Global Solar Installations Set to Blow Past Expectations for Second Year in a Row

Global Solar Installations Set to Blow Past Expectations for Second Year in a Row

The world will install close to 600 gigawatts of solar power in 2024, according to a new report from the U.K.-based energy analytics firm Ember. That mark would blow past most projections, and jump well over the record-setting pace of solar installations set only last year.

The firm found that 292 GW had been installed by the end of July, and projects the number will reach 593 GW by the end of the year. “That’s 29% more than was installed last year, maintaining strong growth even after an estimated 87% surge in 2023,” authors of the new report wrote.

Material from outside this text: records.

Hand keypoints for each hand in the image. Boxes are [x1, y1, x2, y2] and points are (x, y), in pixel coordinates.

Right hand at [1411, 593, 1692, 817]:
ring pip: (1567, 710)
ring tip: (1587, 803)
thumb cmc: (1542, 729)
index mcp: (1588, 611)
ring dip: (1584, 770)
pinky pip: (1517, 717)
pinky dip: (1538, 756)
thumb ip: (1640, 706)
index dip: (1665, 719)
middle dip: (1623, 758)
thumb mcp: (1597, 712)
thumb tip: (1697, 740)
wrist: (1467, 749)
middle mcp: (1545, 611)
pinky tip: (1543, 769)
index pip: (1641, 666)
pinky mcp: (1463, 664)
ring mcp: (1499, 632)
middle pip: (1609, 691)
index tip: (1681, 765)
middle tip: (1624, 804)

The bulk of this solar boom can be found, unsurprisingly, in China. The world’s second biggest economy and second most populous country could install as much as 334 GW this year alone, making up 56 percent of the global total; that’s a 28 percent jump from an already big 2023 in China’s solar industry.

Add in the U.S., India, Germany, and Brazil, and you’ve got 75 percent of all the solar additions around the world. But that’s not to say some smaller markets aren’t starting to ramp up — countries like Pakistan and Saudi Arabia are also making big solar gains.

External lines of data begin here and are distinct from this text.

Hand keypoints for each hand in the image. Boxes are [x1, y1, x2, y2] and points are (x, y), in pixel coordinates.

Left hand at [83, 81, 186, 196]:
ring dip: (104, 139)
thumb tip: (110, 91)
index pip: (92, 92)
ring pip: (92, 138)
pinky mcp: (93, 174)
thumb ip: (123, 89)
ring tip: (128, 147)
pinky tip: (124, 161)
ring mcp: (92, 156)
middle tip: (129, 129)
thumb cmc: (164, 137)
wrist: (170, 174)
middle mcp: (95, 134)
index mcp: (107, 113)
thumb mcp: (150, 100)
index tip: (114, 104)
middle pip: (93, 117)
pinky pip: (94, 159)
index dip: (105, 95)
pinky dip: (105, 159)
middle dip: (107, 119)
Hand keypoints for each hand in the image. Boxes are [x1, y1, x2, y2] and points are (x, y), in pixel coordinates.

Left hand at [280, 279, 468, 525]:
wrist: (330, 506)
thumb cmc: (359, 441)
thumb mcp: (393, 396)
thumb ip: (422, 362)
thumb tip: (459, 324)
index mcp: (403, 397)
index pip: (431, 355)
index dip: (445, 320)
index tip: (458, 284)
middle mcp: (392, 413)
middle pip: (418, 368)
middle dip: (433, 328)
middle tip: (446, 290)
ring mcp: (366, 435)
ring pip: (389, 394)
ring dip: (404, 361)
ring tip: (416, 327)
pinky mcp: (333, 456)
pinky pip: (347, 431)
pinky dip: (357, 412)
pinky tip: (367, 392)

Overall, these numbers far exceed some of the main projections out there. For example, the International Energy Agency’s 2024 prediction, released in January, guessed 400 GW would be installed; if Ember’s projection for the rest of the year is correct, that means IEA had a shortfall of almost 50 percent.

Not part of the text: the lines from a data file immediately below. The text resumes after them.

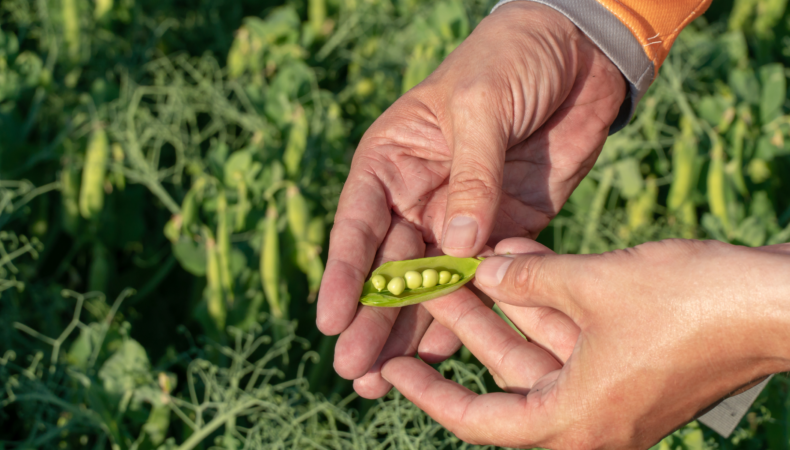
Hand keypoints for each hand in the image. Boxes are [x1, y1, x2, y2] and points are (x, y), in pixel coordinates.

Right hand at [317, 1, 626, 397]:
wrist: (577, 52)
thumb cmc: (511, 59)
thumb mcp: (481, 107)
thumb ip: (470, 178)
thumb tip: (455, 248)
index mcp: (393, 158)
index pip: (358, 222)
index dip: (343, 272)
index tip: (330, 318)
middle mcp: (419, 195)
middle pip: (389, 265)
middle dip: (372, 318)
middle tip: (353, 369)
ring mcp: (461, 216)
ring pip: (430, 284)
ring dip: (408, 330)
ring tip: (382, 379)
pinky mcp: (506, 228)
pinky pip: (481, 279)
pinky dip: (464, 316)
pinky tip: (441, 353)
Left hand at [382, 238, 789, 448]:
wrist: (778, 303)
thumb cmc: (690, 303)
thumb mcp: (592, 285)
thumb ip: (528, 280)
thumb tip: (482, 269)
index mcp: (574, 422)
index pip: (479, 419)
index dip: (428, 393)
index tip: (390, 372)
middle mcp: (588, 416)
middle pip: (503, 371)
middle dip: (465, 323)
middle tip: (425, 286)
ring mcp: (609, 388)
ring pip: (534, 346)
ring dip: (502, 304)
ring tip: (462, 262)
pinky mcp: (627, 361)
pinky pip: (569, 333)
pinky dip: (544, 300)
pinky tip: (514, 260)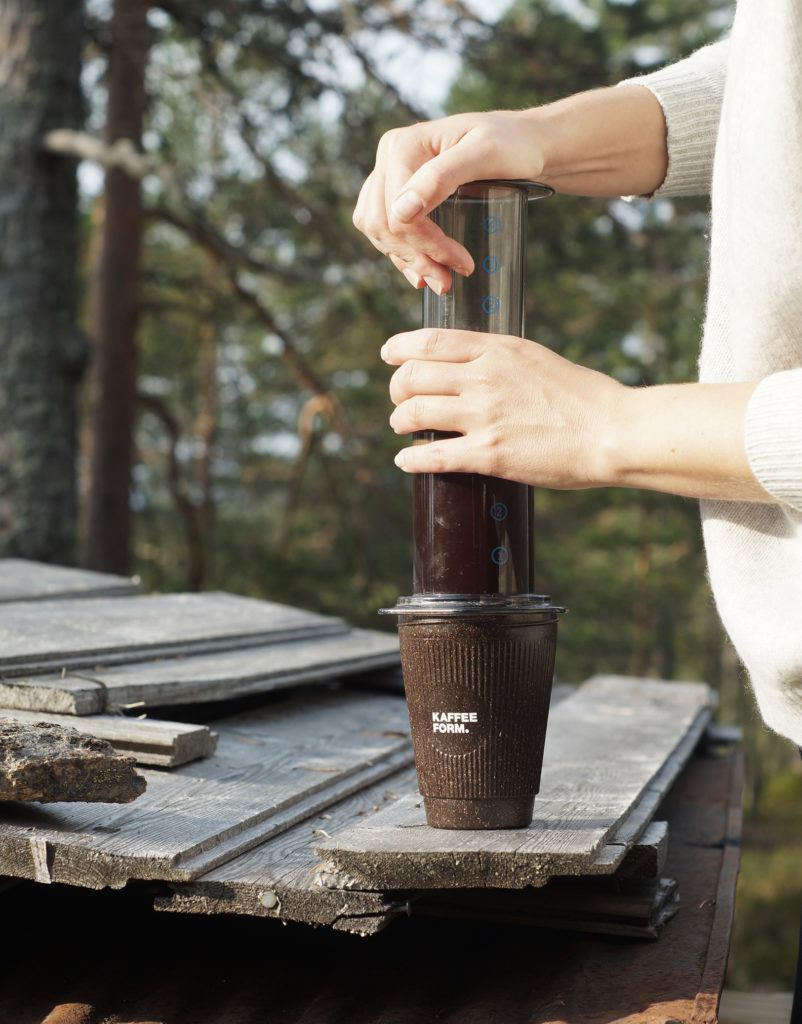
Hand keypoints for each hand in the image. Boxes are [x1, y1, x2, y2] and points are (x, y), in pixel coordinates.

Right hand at [353, 111, 545, 293]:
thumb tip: (402, 210)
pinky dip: (403, 254)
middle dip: (414, 259)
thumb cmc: (511, 144)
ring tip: (439, 281)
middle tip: (447, 283)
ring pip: (379, 231)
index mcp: (402, 146)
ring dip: (406, 262)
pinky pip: (386, 231)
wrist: (526, 142)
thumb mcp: (485, 154)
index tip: (463, 264)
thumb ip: (442, 176)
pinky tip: (422, 270)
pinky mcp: (399, 192)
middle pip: (382, 224)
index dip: (427, 245)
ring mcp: (391, 175)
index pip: (398, 212)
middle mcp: (390, 158)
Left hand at [383, 328, 623, 488]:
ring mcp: (484, 416)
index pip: (429, 341)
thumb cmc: (582, 397)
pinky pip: (432, 456)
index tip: (389, 355)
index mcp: (496, 350)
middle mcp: (484, 378)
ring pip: (414, 413)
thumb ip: (498, 357)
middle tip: (398, 400)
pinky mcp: (489, 454)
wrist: (611, 431)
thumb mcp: (535, 357)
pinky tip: (406, 461)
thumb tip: (467, 362)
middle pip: (412, 376)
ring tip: (402, 427)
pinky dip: (410, 459)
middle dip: (396, 389)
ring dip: (399, 421)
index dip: (399, 348)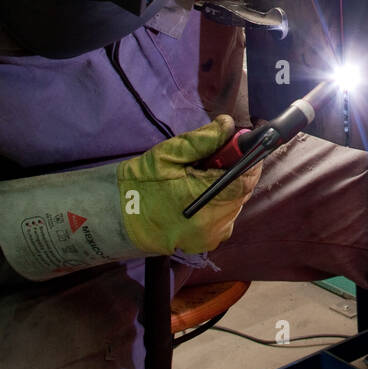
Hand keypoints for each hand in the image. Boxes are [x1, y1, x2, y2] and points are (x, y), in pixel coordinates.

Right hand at [116, 115, 260, 254]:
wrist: (118, 216)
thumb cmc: (141, 182)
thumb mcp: (169, 154)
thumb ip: (203, 139)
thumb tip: (229, 125)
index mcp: (202, 201)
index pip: (244, 180)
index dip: (250, 161)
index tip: (244, 145)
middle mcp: (212, 225)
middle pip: (241, 192)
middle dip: (236, 172)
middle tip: (217, 158)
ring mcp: (209, 237)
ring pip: (235, 204)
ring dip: (228, 187)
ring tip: (203, 177)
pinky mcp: (206, 243)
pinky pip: (225, 217)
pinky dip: (220, 203)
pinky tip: (200, 194)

This is, obviously, all good news. But how good?

“The massive step up in solar capacity installations in 2023 and 2024 has shifted perceptions around solar’s role in the energy transition,” the Ember authors wrote. “This now puts ambitious climate pledges within reach.” A tripling of overall renewable energy capacity by 2030, which would likely require 25 percent of all global electricity generation coming from the sun, now doesn’t seem so impossible. There are obviously plenty of inputs into what happens next, but for now at least all indicators for solar power are pointing in the right general direction.